The British government, on the other hand, sees NHS workers’ wage demands as an inflationary cause and has repeatedly said it will not raise taxes or borrow money to fund the NHS.

Limited funds are difficult to solve the demands of medical care. British Prime Minister Sunak also said that he “would like to give nurses a substantial salary increase”, but the government is now facing a difficult choice. Because money is being pumped into other parts of the NHS, such as buying more medical equipment and ambulances.

This also confirms that in the above-mentioned World Healthcare Innovation Index rankings, the UK’s financial sustainability score is the most obvious shortcoming, ranking 24th among 32 high-income countries.

The NHS is the poster child for a system that at one point tried to remove the profit motive from the delivery of care.

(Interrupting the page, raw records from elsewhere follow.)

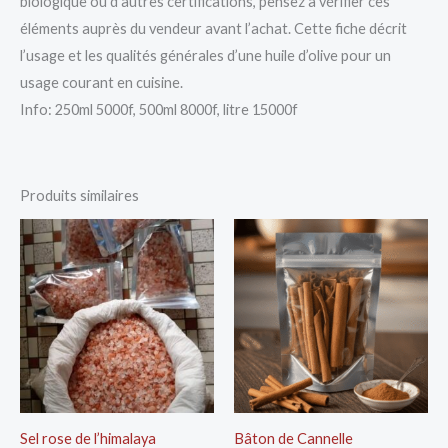
biologique ou d’autres certifications, pensez à vérifier ces
éléments auprès du vendeur avant l’achat. Cette fiche décrit
l’usage et les qualités générales d’une huile d’olive pour un
usage courant en cuisine.
Info: 250ml 5000f, 500ml 8000f, litre 15000f
Produits similaires
Sel rose de l’himalaya
Bâton de Cannelle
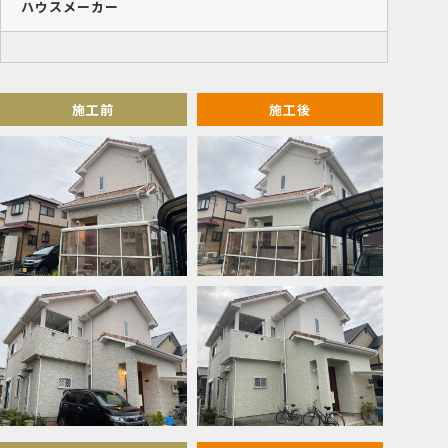
ハウスメーカー
施工前
施工後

Chen Zengxi believes that the current predicament is really painful for patients and frustrating for medical staff. Other countries in the world should also care about this issue.

What can I do? In December 2022, the Royal College of Nursing, Britain’s largest nurses union, organized its first strike since its founding 106 years ago. In June this year, junior doctors in the UK plan to go on strike for 3 days, and in August, junior doctors in the UK will take to the streets for the fifth time.